## [INFORMATION PROVIDED]

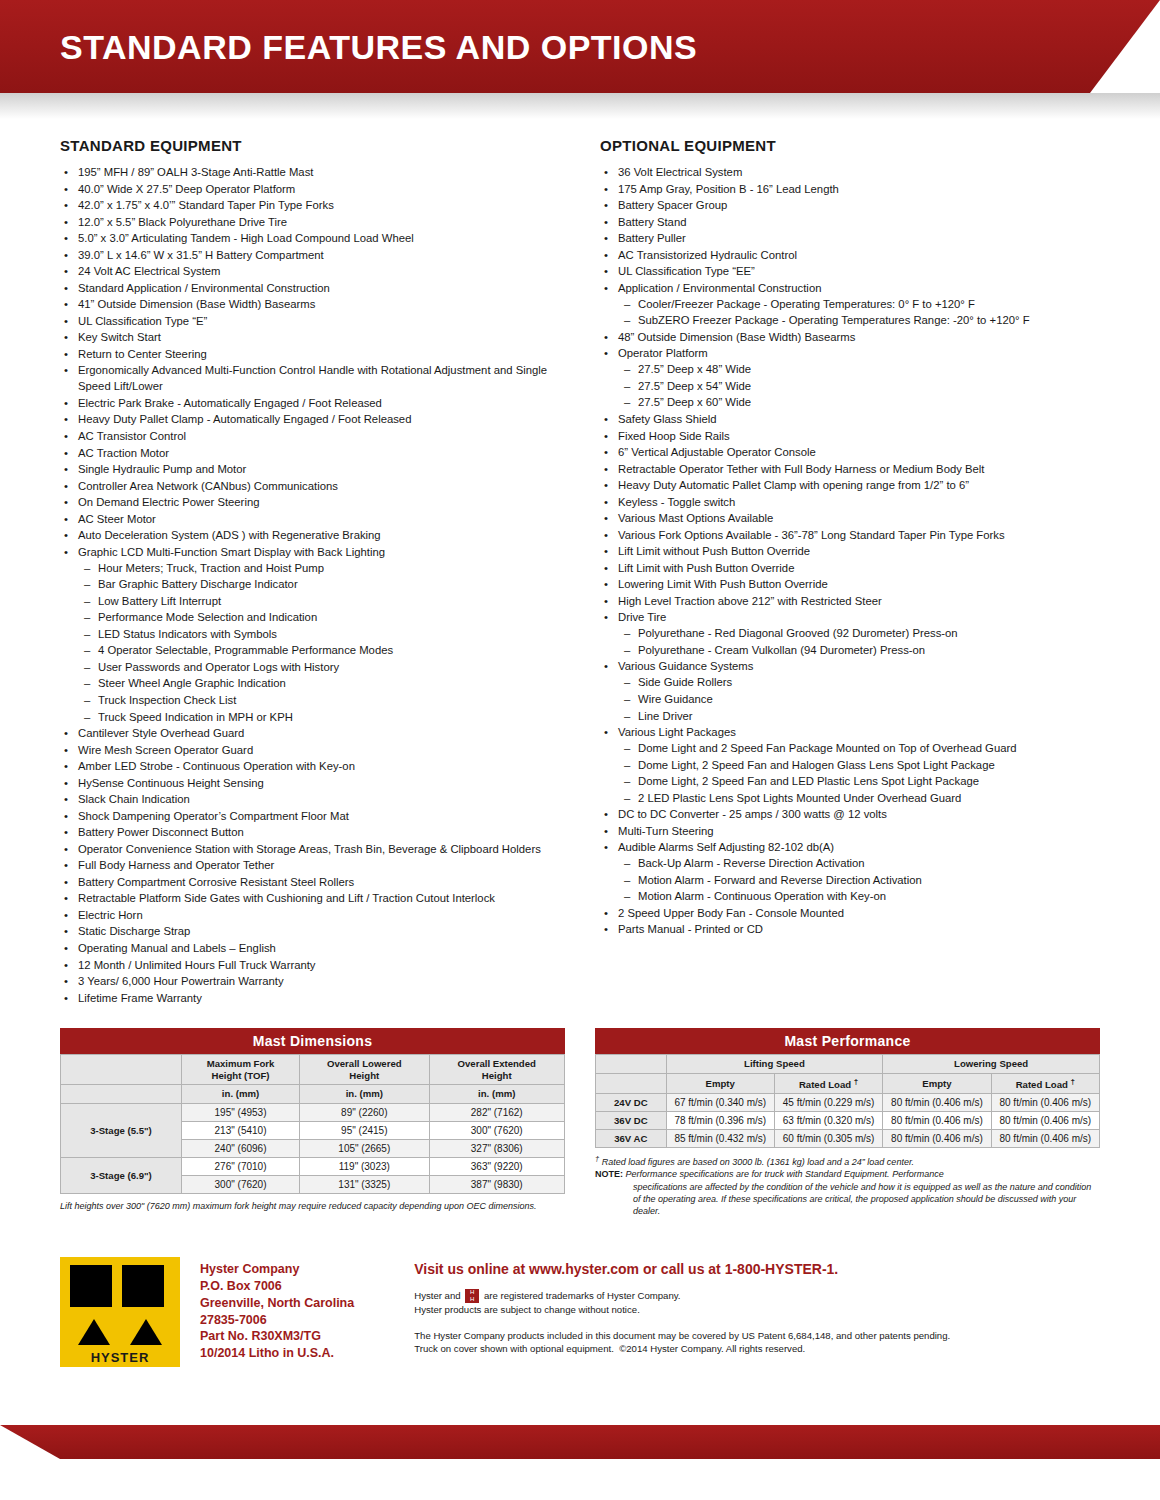Standard Features and Options
Standard Equipment
195” MFH / 89” OALH 3-Stage Anti-Rattle Mast
40.0” Wide X 27.5” Deep Operator Platform
42.0” x 1.75” x 4.0’” Standard Taper Pin Type Forks
12.0” x 5.5” Black Polyurethane Drive Tire
5.0” x 3.0” Articulating Tandem - High Load Compound Load Wheel
39.0” L x 14.6” W x 31.5” H Battery Compartment
24 Volt AC Electrical System
Standard Application / Environmental Construction
41” Outside Dimension (Base Width) Basearms
UL Classification Type “E”
Key Switch Start
Return to Center Steering
Ergonomically Advanced Multi-Function Control Handle with Rotational Adjustment and Single Speed Lift/Lower
Electric Park Brake - Automatically Engaged / Foot Released
Heavy Duty Pallet Clamp - Automatically Engaged / Foot Released
AC Transistor Control
AC Traction Motor
Single Hydraulic Pump and Motor
Controller Area Network (CANbus) Communications
On Demand Electric Power Steering
AC Steer Motor
Auto Deceleration System (ADS ) with Regenerative Braking
Graphic LCD Multi-Function Smart Display with Back Lighting
Hour Meters; Truck, Traction and Hoist Pump
Bar Graphic Battery Discharge Indicator
Low Battery Lift Interrupt
Performance Mode Selection and Indication
LED Status Indicators with Symbols
4 Operator Selectable, Programmable Performance Modes
User Passwords and Operator Logs with History
Steer Wheel Angle Graphic Indication
Truck Inspection Check List
Truck Speed Indication in MPH or KPH
Cantilever Style Overhead Guard
Wire Mesh Screen Operator Guard
Amber LED Strobe - Continuous Operation with Key-on
HySense Continuous Height Sensing
Slack Chain Indication
Shock Dampening Operator’s Compartment Floor Mat
Battery Power Disconnect Button
Operator Convenience Station with Storage Areas, Trash Bin, Beverage & Clipboard Holders
Full Body Harness and Operator Tether
Battery Compartment Corrosive Resistant Steel Rollers
Retractable Platform Side Gates with Cushioning and Lift / Traction Cutout Interlock
Electric Horn
Static Discharge Strap
Operating Manual and Labels – English
12 Month / Unlimited Hours Full Truck Warranty
3 Years/ 6,000 Hour Powertrain Warranty
Lifetime Frame Warranty
Optional Equipment
36 Volt Electrical System
175 Amp Gray, Position B - 16” Lead Length
Battery Spacer Group
Battery Stand
Battery Puller
AC Transistorized Hydraulic Control
UL Classification Type “EE”
Application / Environmental Construction
Cooler/Freezer Package - Operating Temperatures: 0° F to +120° F
SubZERO Freezer Package - Operating Temperatures Range: -20° to +120° F
48” Outside Dimension (Base Width) Basearms
Operator Platform
27.5” Deep x 48” Wide
27.5” Deep x 54” Wide
27.5” Deep x 60” Wide
Safety Glass Shield
Fixed Hoop Side Rails
6” Vertical Adjustable Operator Console
Retractable Operator Tether with Full Body Harness or Medium Body Belt
Heavy Duty Automatic Pallet Clamp with opening range from 1/2” to 6”
Keyless - Toggle switch
Various Mast Options Available
Various Fork Options Available - 36”-78” Long Standard Taper Pin Type Forks
Lift Limit without Push Button Override
Lift Limit with Push Button Override
Lowering Limit With Push Button Override
High Level Traction above 212” with Restricted Steer
Drive Tire
Polyurethane - Red Diagonal Grooved (92 Durometer) Press-on
Polyurethane - Cream Vulkollan (94 Durometer) Press-on
Various Guidance Systems
Side Guide Rollers
Wire Guidance
Line Driver
Various Light Packages
Dome Light and 2 Speed Fan Package Mounted on Top of Overhead Guard
Dome Light, 2 Speed Fan and Halogen Glass Lens Spot Light Package
Dome Light, 2 Speed Fan and LED Plastic Lens Spot Light Package
2 LED Plastic Lens Spot Lights Mounted Under Overhead Guard
DC to DC Converter - 25 amps / 300 watts @ 12 volts
Multi-Turn Steering
Audible Alarms Self Adjusting 82-102 db(A)
Back-Up Alarm - Reverse Direction Activation
Motion Alarm - Forward and Reverse Direction Activation
Motion Alarm - Continuous Operation with Key-on
2 Speed Upper Body Fan - Console Mounted
Parts Manual - Printed or CD
Mast Dimensions
| | Maximum Fork Height (TOF) | Overall Lowered Height | Overall Extended Height |
| --- | --- | --- | --- |
| | in. (mm) | in. (mm) | in. (mm) |
| 3-Stage (5.5") | 195" (4953) | 89" (2260) | 282" (7162) |
| 213" (5410) | 95" (2415) | 300" (7620) |
| 240" (6096) | 105" (2665) | 327" (8306) |
| 3-Stage (6.9") | 276" (7010) | 119" (3023) | 363" (9220) |
| 300" (7620) | 131" (3325) | 387" (9830) |
Lift heights over 300" (7620 mm) maximum fork height may require reduced capacity depending upon OEC dimensions.
Mast Performance
| | Lifting Speed | Lowering Speed |
| --- | --- | --- |
| | Empty | Rated Load † | Empty | Rated Load † |
| 24V DC | 67 ft/min (0.340 m/s) | 45 ft/min (0.229 m/s) | 80 ft/min (0.406 m/s) | 80 ft/min (0.406 m/s) |
| 36V DC | 78 ft/min (0.396 m/s) | 63 ft/min (0.320 m/s) | 80 ft/min (0.406 m/s) | 80 ft/min (0.406 m/s) |
| 36V AC | 85 ft/min (0.432 m/s) | 60 ft/min (0.305 m/s) | 80 ft/min (0.406 m/s) | 80 ft/min (0.406 m/s) |
† Rated load figures are based on 3000 lb. (1361 kg) load and a 24” load center.
NOTE: Performance specifications are for truck with Standard Equipment. Performance specifications are affected by the condition of the vehicle and how it is equipped as well as the nature and condition of the operating area. If these specifications are critical, the proposed application should be discussed with your dealer.
HYSTER
Hyster Company
P.O. Box 7006
Greenville, North Carolina
27835-7006
Part No. R30XM3/TG
10/2014 Litho in U.S.A.
Visit us online at www.hyster.com or call us at 1-800-HYSTER-1.
Hyster and H
H are registered trademarks of Hyster Company.
Hyster products are subject to change without notice.
The Hyster Company products included in this document may be covered by US Patent 6,684,148, and other patents pending.
Truck on cover shown with optional equipment. ©2014 Hyster Company. All rights reserved.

## [DIRECTIONS FOR THIS TASK]
Scan the lines above for "Compound Load Wheel" and for "Electric Horn". Repeat exactly the line holding each of them and every line in between.

## [RESULT OF THIS TASK]
5.0” x 3.0” Articulating Tandem - High Load Compound Load Wheel
39.0” L x 14.6” W x 31.5” H Battery Compartment
24 Volt AC Electrical System
Standard Application / Environmental Construction
41” Outside Dimension (Base Width) Basearms
UL Classification Type “E”
Key Switch Start
Return to Center Steering
Ergonomically Advanced Multi-Function Control Handle with Rotational Adjustment and Single Speed Lift/Lower
Electric Park Brake - Automatically Engaged / Foot Released
Heavy Duty Pallet Clamp - Automatically Engaged / Foot Released
AC Transistor Control
AC Traction Motor
Single Hydraulic Pump and Motor
Controller Area Network (CANbus) Communications
On Demand Electric Power Steering
AC Steer Motor
Auto Deceleration System (ADS ) with Regenerative Braking
Graphic LCD Multi-Function Smart Display with Back Lighting
Hour Meters; Truck, Traction and Hoist Pump
Bar Graphic Battery Discharge Indicator
Low Battery Lift Interrupt
Performance Mode Selection and Indication
LED Status Indicators with Symbols
4 Operator Selectable, Programmable Performance Modes
User Passwords and Operator Logs with History
Steer Wheel Angle Graphic Indication
Truck Inspection Check List
Truck Speed Indication in MPH or KPH
Cantilever Style Overhead Guard
Wire Mesh Screen Operator Guard
Amber LED Strobe - Continuous Operation with Key-on
HySense Continuous Height Sensing
Slack Chain Indication
Shock Dampening Operator’s Compartment Floor Mat
Battery Power Disconnect Button
Operator Convenience Station with Storage Areas, Trash Bin, Beverage & Clipboard Holders
Full Body Harness and Operator Tether
Battery Compartment Corrosive Resistant Steel Rollers
Retractable Platform Side Gates with Cushioning and Lift / Traction Cutout Interlock
Electric Horn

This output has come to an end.